Former Taiwanese presidents are unable to travel freely outside of the country within 3 years of leaving office.

Taiwan’s Former President Ma Has Overseas Travel Plans Scuttled
Credit: Wikimedia Commons/ VOA

Last Sunday, the new Taiwanese government rejected former President Ma Ying-jeou’s proposal to visit Hong Kong and deliver a speech at the Society of Publishers in Asia (SOPA) Awards, and for at least three years from now on, Ma will not be able to call the shots on prospective travel overseas.

According to Taiwan’s Classified National Security Information Protection Act, former heads of state are required to obtain approval for any plans to travel overseas within three years after leaving office. An application regarding said travel plans should be filed at least 20 days prior to the former president’s planned departure.

In 2008, Ma himself had proposed to put his own name on the nation’s immigration control list when his term ended, as a way of aiding the Taiwan High Prosecutors Office in keeping an eye on former President Chen Shui-bian’s whereabouts. Chen’s corruption and money laundering case was under investigation at the time, but the presidential office’s offered help did not come in handy as three months later, Chen was restricted from leaving Taiwan.

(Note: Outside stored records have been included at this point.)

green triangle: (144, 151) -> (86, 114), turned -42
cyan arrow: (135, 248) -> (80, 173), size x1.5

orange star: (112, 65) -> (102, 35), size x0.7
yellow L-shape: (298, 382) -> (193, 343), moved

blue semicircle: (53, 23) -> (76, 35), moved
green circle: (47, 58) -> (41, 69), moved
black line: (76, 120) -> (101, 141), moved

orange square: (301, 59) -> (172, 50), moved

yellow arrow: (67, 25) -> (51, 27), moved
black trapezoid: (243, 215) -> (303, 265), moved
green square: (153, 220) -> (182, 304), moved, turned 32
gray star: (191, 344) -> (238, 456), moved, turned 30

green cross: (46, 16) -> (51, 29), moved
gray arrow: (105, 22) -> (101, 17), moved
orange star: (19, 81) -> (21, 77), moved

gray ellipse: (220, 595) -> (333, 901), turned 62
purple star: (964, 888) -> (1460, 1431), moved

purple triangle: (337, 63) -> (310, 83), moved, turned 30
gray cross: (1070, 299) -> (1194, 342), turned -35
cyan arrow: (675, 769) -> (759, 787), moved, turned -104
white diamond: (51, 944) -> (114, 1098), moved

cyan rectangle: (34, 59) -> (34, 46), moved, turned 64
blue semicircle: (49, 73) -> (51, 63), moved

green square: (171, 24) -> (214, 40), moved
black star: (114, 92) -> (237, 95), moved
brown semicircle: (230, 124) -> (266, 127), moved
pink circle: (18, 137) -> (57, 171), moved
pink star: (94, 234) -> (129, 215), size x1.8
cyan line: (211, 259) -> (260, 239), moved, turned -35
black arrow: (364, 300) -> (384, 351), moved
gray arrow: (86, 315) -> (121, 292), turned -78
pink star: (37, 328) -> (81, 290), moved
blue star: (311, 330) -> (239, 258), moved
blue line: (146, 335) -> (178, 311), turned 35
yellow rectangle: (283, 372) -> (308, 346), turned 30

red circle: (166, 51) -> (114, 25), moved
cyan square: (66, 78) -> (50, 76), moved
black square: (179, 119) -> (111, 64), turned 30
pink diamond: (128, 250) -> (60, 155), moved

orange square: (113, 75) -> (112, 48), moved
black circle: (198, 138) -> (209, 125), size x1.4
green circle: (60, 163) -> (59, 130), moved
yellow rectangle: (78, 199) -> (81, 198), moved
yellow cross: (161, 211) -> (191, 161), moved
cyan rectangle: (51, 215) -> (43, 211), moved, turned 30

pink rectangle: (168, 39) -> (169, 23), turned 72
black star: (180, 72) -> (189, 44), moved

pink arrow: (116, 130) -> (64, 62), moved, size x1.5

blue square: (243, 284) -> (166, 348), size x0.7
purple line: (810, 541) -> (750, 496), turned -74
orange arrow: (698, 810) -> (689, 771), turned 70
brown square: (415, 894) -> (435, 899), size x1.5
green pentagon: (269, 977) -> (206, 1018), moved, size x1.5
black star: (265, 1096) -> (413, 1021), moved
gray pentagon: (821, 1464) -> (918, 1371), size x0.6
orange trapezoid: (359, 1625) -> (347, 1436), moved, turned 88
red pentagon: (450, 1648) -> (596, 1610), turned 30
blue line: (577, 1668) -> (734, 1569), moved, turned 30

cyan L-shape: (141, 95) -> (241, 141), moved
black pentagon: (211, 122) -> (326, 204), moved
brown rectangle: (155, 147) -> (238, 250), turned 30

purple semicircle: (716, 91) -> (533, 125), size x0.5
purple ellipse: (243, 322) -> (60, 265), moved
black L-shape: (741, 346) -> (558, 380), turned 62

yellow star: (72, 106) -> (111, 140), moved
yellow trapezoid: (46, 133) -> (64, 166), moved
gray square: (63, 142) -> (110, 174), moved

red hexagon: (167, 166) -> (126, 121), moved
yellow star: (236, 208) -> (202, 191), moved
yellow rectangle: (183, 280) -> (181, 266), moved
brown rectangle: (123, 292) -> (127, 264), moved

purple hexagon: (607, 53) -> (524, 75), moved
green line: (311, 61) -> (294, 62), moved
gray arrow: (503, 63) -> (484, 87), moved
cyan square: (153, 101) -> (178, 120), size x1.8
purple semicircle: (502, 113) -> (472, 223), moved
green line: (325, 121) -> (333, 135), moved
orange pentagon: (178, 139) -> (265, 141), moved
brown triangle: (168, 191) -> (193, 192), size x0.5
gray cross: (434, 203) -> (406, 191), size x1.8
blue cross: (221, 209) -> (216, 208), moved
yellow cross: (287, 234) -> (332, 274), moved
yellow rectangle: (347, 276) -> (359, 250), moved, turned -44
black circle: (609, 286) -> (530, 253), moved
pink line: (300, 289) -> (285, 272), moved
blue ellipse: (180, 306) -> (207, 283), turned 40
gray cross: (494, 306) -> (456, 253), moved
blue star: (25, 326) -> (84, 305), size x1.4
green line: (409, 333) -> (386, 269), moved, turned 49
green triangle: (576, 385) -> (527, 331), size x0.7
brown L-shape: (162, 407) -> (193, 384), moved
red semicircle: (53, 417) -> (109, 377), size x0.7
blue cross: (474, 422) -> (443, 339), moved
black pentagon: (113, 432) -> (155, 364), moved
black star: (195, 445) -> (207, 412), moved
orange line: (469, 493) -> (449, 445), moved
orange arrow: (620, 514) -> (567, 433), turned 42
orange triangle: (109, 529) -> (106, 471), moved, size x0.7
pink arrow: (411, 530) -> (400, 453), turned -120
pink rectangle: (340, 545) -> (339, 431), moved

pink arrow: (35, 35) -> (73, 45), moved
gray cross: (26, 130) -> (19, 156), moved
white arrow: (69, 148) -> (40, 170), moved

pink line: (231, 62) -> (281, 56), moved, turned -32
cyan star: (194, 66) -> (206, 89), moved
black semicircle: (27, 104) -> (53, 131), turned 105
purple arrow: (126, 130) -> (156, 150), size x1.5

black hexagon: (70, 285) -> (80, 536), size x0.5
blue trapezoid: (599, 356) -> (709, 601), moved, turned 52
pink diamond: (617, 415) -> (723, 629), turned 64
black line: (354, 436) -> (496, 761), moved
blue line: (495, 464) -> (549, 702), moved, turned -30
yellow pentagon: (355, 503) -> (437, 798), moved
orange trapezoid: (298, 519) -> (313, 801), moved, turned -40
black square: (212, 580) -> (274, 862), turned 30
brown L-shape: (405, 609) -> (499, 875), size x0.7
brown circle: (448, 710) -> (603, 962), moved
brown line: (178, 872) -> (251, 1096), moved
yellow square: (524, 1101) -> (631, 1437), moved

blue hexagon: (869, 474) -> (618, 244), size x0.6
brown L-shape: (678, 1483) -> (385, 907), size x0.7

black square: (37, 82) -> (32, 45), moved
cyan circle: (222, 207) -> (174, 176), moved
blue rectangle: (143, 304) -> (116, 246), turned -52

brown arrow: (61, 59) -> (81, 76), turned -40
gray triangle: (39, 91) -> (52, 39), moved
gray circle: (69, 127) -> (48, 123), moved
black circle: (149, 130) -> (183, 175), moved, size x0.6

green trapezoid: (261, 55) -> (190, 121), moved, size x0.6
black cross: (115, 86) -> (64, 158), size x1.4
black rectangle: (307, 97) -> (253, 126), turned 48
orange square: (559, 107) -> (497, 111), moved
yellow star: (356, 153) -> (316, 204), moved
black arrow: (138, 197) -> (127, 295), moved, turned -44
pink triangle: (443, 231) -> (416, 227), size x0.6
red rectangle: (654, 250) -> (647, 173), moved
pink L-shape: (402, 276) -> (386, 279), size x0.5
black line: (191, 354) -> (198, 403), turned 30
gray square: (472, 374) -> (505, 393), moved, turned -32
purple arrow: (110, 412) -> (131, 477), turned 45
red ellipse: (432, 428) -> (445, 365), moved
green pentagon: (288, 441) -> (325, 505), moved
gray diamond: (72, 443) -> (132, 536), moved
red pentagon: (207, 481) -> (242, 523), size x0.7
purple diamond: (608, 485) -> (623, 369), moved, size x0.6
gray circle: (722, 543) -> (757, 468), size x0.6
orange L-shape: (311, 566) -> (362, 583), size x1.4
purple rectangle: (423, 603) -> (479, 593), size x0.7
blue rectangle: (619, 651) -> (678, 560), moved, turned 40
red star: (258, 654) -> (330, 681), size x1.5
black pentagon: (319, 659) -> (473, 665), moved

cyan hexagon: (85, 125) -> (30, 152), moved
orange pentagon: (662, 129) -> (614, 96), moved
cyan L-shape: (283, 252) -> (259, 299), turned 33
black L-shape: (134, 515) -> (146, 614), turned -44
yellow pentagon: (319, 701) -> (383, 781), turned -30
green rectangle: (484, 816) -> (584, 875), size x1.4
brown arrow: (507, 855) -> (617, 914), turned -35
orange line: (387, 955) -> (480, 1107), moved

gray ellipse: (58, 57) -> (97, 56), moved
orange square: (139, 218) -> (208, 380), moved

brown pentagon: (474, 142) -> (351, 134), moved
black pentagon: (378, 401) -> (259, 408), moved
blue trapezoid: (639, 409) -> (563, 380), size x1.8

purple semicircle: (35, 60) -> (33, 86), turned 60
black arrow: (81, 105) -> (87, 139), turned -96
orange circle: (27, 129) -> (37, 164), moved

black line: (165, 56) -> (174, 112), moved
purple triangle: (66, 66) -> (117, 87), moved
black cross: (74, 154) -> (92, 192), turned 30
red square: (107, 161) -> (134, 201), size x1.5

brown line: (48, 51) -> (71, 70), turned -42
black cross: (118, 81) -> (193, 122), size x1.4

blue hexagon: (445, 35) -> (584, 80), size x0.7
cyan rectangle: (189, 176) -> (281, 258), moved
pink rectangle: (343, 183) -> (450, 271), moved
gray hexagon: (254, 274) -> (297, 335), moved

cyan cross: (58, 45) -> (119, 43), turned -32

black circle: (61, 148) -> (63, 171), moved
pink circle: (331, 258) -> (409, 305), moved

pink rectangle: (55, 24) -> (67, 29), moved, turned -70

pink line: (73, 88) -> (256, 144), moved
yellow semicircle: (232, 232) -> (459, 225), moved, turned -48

Prior to Ma, no former head of state has proposed an overseas trip within three years of leaving the office.

President Tsai Ing-wen appointed Presidential Office Secretary-General Lin Bih-jaw and National Security Council Secretary-General Joseph Wu to evaluate Ma’s application, as “the relationship between a retired president and national security is a sensitive and particular matter.” Having solicited opinions from six government agencies including the Mainland Affairs Office, which is in charge of cross-strait relations on Taiwan’s side, the group arrived at the decision to advise Tsai to reject Ma’s proposal.

The reasons for the rejection include the need to keep national classified information made known to Ma confidential, and that a longer period of time is needed to assess said information before Ma could be granted a trip overseas. The two other reasons were the challenges involved in managing the potential risk of granting a former president a visit to Hong Kong, a rather sensitive place where national security is concerned, and the lack of ample communication with China and Hong Kong due to the shortage on time.

Ma’s office responded with immediate backlash, saying that the entire visit would be made transparent to the public; he would be back in Taiwan within seven hours of stepping into Hong Kong, and he would not even have time to visit his daughter, who was living in the city currently.

The presidential office’s decision drew mixed opinions across Taiwan. In the pro-Ma camp, Kuomintang Legislator Lin Te-fu accused Tsai’s decision of being politically loaded and her reasons illegitimate, while Tsai’s Democratic Progressive Party spokesman Yang Jia-liang urged Ma to accept the presidential office’s decision with good grace.